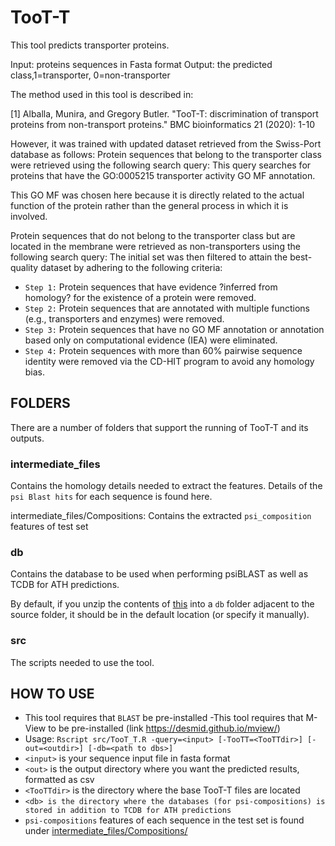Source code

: # TooT-T
This tool predicts transporter proteins.
 
Input: proteins sequences in Fasta format
Output: the predicted class,1=transporter, 0=non-transporter


The method used in this tool is described in:


<a id="1">[1]</a> 
Alballa, Munira, and Gregory Butler. "TooT-T: discrimination of transport proteins from non-transport proteins." BMC bioinformatics 21 (2020): 1-10



However, it was trained with updated dataset retrieved from the Swiss-Port database as follows:
Protein sequences that belong to the transporter class were retrieved using the following search query:
This query searches for proteins that have the GO:0005215 transporter activity GO MF annotation. 

This GO MF was chosen here because it is directly related to the actual function of the protein rather than the general process in which it is involved.

Protein sequences that do not belong to the transporter class but are located in the
membrane were retrieved as non-transporters using the following search query:
The initial set was then filtered to attain the best-quality dataset by adhering to the following criteria:

- `Step 1:` Protein sequences that have evidence ?inferred from homology? for the existence of a protein were removed.
- `Step 2:` Protein sequences that are annotated with multiple functions (e.g., transporters and enzymes) were removed.
- `Step 3:` Protein sequences that have no GO MF annotation or annotation based only on computational evidence (IEA) were eliminated.
- `Step 4:` Protein sequences with more than 60\% pairwise sequence identity were removed via the CD-HIT  program to avoid any homology bias.



## FOLDERS
There are a number of folders that support the running of TooT-T and its outputs.


### intermediate_files
Contains the homology details needed to extract the features. Details of the  `psi Blast hits` for each sequence is found here.

intermediate_files/Compositions: Contains the extracted `psi_composition` features of test set

### db
Contains the database to be used when performing psiBLAST as well as TCDB for ATH predictions.

By default, if you unzip the contents of [this](https://tootsuite.encs.concordia.ca/databases/Toot-T-db.tar.gz) into a `db` folder adjacent to the source folder, it should be in the default location (or specify it manually).


### src
The scripts needed to use the tool.

## HOW TO USE
 - This tool requires that `BLAST` be pre-installed
 -This tool requires that M-View to  be pre-installed (link https://desmid.github.io/mview/)
 - Usage: `Rscript src/TooT_T.R -query=<input> [-TooTT=<TooTTdir>] [-out=<outdir>] [-db=<path to dbs>]`
  - `<input>` is your sequence input file in fasta format
  - `<out>` is the output directory where you want the predicted 	results, formatted as csv
  - `<TooTTdir>` is the directory where the base TooT-T files 	are located
  - `<db> is the directory where the databases (for psi-compositions) is stored in addition to TCDB for ATH predictions`
 - `psi-compositions` features of each sequence in the test set is  found under [intermediate_files/Compositions/](intermediate_files/Compositions/)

+ + + + + + +

§ Your objective
Where a line of the entries contains "dataset", report that line.

§ Solution
However, it was trained with updated dataset retrieved from the Swiss-Port database as follows:
The initial set was then filtered to attain the best-quality dataset by adhering to the following criteria:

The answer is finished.